Lemon Blueberry and Ricotta Pancakes
Lemon Blueberry and Ricotta Pancakes blend fluffy pancakes with creamy ricotta and fresh blueberries, accented by bright lemon zest and juice. The combination offers a tender texture with melon-like tang and sweet bursts of blueberry in every bite. They serve well as a breakfast or brunch item paired with maple syrup and butter.
Ingredients
- 2 cups all-purpose flour
- ½ teaspoon baking soda
- 1 tablespoon baking powder
- 2 tablespoons sugar
- ⅛ teaspoon salt
- 1 teaspoon vanilla extract
- 1 cup milk
- 2 large egg
- ½ cup ricotta cheese
- lemon zest from 1
- 2 tablespoons lemon juice
- 1 cup blueberries
- maple syrup and butter for serving
Instructions
- In a large bowl whisk together the flour, baking soda, baking powder, sugar and a pinch of salt. Set aside.
- In a smaller bowl whisk together the vanilla extract, milk, eggs, ricotta cheese, lemon zest and lemon juice.
- Add the wet ingredients to the flour mixture and gently whisk until well incorporated. Stir in the blueberries.
- Pour about half a ladle onto a medium hot griddle and cook for 3 minutes, until the edges start to firm up. Flip the pancakes and finish cooking for another 1 to 2 minutes on the other side. Repeat with remaining batter.
- Serve hot with maple syrup and butter.
Notes
- Other berries such as blackberries, raspberries, or strawberries can be used instead of blueberries.

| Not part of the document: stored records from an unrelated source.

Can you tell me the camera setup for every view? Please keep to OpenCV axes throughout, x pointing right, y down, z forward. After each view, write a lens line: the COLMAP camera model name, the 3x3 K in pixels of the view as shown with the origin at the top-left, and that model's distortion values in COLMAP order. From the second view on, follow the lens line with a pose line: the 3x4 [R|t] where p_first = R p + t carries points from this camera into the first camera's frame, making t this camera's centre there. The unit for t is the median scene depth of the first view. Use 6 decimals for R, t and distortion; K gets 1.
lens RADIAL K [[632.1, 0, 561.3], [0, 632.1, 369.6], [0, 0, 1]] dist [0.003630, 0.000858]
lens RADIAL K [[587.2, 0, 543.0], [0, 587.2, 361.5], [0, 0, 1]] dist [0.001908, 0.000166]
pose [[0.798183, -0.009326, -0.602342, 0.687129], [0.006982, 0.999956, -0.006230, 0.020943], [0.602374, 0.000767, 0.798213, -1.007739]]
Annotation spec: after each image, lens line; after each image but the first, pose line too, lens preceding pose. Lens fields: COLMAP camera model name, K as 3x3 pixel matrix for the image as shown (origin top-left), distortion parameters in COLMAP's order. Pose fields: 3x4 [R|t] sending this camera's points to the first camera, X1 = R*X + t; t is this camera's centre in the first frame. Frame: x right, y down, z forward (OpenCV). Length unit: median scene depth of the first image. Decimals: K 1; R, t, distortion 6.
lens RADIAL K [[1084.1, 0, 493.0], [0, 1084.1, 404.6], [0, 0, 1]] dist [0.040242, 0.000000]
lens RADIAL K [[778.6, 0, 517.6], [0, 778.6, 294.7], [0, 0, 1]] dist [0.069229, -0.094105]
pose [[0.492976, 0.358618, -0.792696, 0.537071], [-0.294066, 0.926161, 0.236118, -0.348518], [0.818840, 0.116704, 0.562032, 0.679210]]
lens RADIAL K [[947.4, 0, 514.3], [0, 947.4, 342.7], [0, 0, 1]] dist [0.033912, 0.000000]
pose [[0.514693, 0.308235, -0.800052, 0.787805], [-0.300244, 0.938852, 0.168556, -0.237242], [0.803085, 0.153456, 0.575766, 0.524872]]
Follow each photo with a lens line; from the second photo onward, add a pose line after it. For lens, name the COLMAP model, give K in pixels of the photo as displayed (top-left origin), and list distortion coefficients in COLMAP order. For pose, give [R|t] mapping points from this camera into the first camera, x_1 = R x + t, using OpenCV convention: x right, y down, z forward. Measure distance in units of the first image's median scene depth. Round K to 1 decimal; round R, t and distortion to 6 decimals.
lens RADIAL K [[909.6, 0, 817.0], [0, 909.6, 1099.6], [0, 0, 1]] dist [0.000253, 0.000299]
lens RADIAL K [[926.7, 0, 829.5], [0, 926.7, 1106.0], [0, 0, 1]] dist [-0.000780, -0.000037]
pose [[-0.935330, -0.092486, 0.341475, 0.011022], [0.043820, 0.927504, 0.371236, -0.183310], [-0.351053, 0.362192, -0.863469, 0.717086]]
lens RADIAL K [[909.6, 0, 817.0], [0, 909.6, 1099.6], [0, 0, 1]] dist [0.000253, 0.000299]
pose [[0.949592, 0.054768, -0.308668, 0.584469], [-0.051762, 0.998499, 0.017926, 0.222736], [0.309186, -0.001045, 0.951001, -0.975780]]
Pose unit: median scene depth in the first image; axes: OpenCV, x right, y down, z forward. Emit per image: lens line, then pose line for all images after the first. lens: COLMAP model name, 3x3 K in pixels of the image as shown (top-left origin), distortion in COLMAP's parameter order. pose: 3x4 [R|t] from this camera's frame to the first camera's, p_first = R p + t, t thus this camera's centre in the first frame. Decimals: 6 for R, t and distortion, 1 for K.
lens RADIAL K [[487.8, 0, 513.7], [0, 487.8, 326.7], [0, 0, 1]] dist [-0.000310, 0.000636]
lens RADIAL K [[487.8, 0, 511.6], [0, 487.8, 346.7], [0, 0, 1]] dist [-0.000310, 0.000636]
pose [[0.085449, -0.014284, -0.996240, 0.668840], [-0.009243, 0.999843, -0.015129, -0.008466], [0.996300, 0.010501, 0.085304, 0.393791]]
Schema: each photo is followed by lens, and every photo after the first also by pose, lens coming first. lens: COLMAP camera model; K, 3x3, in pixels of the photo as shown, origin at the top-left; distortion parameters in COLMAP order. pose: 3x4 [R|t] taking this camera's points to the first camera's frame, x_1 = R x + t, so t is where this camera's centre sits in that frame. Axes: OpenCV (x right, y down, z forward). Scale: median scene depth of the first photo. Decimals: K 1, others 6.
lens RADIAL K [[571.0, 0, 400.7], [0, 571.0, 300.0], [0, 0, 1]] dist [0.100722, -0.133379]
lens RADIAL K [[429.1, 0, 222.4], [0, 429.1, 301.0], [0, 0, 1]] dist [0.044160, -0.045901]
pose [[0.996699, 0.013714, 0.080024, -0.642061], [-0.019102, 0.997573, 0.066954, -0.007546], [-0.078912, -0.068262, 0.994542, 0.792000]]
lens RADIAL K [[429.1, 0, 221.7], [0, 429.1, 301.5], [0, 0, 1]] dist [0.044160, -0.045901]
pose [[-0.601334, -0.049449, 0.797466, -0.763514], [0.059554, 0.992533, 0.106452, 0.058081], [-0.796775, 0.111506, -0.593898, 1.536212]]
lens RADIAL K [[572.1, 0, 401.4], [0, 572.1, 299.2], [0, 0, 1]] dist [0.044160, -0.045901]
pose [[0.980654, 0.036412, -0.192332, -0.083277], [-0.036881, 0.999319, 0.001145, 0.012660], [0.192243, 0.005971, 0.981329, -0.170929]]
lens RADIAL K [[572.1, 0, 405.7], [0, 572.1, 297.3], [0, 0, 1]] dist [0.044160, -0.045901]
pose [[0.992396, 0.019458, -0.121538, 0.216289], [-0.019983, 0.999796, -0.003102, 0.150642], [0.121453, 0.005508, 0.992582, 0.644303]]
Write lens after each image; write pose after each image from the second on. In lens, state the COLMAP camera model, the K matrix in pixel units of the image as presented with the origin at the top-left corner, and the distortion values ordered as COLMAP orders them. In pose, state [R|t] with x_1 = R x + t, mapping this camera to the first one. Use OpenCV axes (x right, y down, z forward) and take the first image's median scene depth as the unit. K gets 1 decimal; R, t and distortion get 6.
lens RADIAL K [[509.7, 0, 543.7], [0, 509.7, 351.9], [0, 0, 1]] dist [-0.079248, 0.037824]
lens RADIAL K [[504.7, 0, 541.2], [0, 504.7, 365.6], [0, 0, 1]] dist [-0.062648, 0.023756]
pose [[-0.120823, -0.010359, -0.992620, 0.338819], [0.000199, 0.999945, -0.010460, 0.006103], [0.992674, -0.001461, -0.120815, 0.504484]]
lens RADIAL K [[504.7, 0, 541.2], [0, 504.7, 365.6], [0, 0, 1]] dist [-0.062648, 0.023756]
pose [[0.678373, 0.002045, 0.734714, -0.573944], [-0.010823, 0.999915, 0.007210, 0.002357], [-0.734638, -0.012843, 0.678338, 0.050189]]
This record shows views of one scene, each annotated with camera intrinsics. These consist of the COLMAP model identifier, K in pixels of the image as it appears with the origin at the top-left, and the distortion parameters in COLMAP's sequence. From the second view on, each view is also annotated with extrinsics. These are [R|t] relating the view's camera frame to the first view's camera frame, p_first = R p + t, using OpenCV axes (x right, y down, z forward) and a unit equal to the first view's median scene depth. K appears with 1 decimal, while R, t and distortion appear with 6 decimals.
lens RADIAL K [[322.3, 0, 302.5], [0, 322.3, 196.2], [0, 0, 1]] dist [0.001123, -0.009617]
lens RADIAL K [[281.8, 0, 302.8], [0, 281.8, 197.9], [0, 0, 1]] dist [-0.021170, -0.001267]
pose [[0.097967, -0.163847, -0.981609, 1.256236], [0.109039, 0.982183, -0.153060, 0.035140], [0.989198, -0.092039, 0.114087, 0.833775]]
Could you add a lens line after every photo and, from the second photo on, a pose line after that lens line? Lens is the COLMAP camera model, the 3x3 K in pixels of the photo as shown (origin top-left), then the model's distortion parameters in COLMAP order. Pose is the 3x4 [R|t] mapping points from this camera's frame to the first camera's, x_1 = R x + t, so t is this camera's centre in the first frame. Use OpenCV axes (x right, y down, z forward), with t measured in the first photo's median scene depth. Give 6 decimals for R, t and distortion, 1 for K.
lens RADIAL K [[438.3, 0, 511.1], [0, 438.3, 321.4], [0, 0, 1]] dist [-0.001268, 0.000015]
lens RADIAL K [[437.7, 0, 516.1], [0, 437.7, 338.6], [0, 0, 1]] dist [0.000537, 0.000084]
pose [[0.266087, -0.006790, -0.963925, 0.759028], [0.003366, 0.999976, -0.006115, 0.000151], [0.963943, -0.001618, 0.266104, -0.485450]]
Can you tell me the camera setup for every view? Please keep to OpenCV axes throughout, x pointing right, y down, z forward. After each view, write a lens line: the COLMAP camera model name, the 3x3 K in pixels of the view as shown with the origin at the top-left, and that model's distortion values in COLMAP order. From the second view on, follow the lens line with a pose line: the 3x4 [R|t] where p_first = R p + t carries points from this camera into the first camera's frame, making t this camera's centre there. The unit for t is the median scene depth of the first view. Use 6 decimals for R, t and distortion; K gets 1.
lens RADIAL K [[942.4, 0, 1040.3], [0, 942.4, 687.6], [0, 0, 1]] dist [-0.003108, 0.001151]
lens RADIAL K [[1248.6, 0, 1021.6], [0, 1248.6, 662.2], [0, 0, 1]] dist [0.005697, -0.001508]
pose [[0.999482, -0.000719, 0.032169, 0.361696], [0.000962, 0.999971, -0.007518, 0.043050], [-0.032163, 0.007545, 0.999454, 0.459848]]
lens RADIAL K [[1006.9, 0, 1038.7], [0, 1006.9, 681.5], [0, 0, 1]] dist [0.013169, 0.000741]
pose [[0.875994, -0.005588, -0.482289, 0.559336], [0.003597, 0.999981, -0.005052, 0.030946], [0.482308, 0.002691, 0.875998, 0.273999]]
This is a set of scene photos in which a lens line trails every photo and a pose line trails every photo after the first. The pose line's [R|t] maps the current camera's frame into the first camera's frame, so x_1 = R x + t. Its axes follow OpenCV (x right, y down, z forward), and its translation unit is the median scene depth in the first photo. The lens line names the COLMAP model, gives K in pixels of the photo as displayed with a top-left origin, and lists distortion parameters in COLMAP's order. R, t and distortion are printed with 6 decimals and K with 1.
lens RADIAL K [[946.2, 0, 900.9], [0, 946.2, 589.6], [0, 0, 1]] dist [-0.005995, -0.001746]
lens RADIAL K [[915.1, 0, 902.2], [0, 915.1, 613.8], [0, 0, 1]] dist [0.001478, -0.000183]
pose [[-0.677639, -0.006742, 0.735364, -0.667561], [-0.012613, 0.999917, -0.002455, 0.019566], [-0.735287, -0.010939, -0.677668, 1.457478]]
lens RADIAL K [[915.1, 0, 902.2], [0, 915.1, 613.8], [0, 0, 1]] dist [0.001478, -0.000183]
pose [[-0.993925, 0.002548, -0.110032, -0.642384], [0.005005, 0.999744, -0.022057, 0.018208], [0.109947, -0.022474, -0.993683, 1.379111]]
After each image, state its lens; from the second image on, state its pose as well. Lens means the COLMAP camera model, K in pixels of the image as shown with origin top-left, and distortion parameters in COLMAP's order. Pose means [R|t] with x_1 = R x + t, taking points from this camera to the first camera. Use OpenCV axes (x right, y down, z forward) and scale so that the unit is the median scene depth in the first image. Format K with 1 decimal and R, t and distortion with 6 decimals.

- Yield is approximately 18 small to medium pancakes; nutritional info assumes 3 pancakes per serving without syrup or butter.
- For extra fluffiness, beat egg whites to stiff peaks and fold into batter before cooking.
- Coat blueberries in flour before adding to batter to keep them suspended evenly.
- Use a preheated non-stick pan or griddle over medium heat to prevent sticking.
- Keep cooked pancakes warm on a baking sheet in a 200°F oven while cooking the rest.
- Do not overmix batter; slight lumps are okay to avoid tough pancakes.
- Adjust lemon zest and juice to taste for desired lemon flavor intensity.
Nutrition Information
Nutrition Facts
Serving: 6 Serving
Amount Per Serving
Calories 262
% Daily Value*
| Serving | 3pancakes | |
| Calories | 262kcal | 13% |
| Carbohydrates | 43g | 14% |
| Protein | 10g | 20% |
| Fat | 5g | 8% |
| Saturated Fat | 3g | 15% |
| Polyunsaturated Fat | 1g | 6% |
| Monounsaturated Fat | 2g | 10% |
| Trans Fat | 0.04g | 2% |
| Cholesterol | 68mg | 23% |
| Sodium | 199mg | 8% |
| Potassium | 369mg | 8% |
| Fiber | 2g | 8% |
| Sugar | 9g | 18% |
| Vitamin A | 224IU | 4% |
| Vitamin C | 4mg | 4% |
| Calcium | 193mg | 19% |
| Iron | 3mg | 17% |
* Percent Daily Values are based on a 2,000 calorie diet.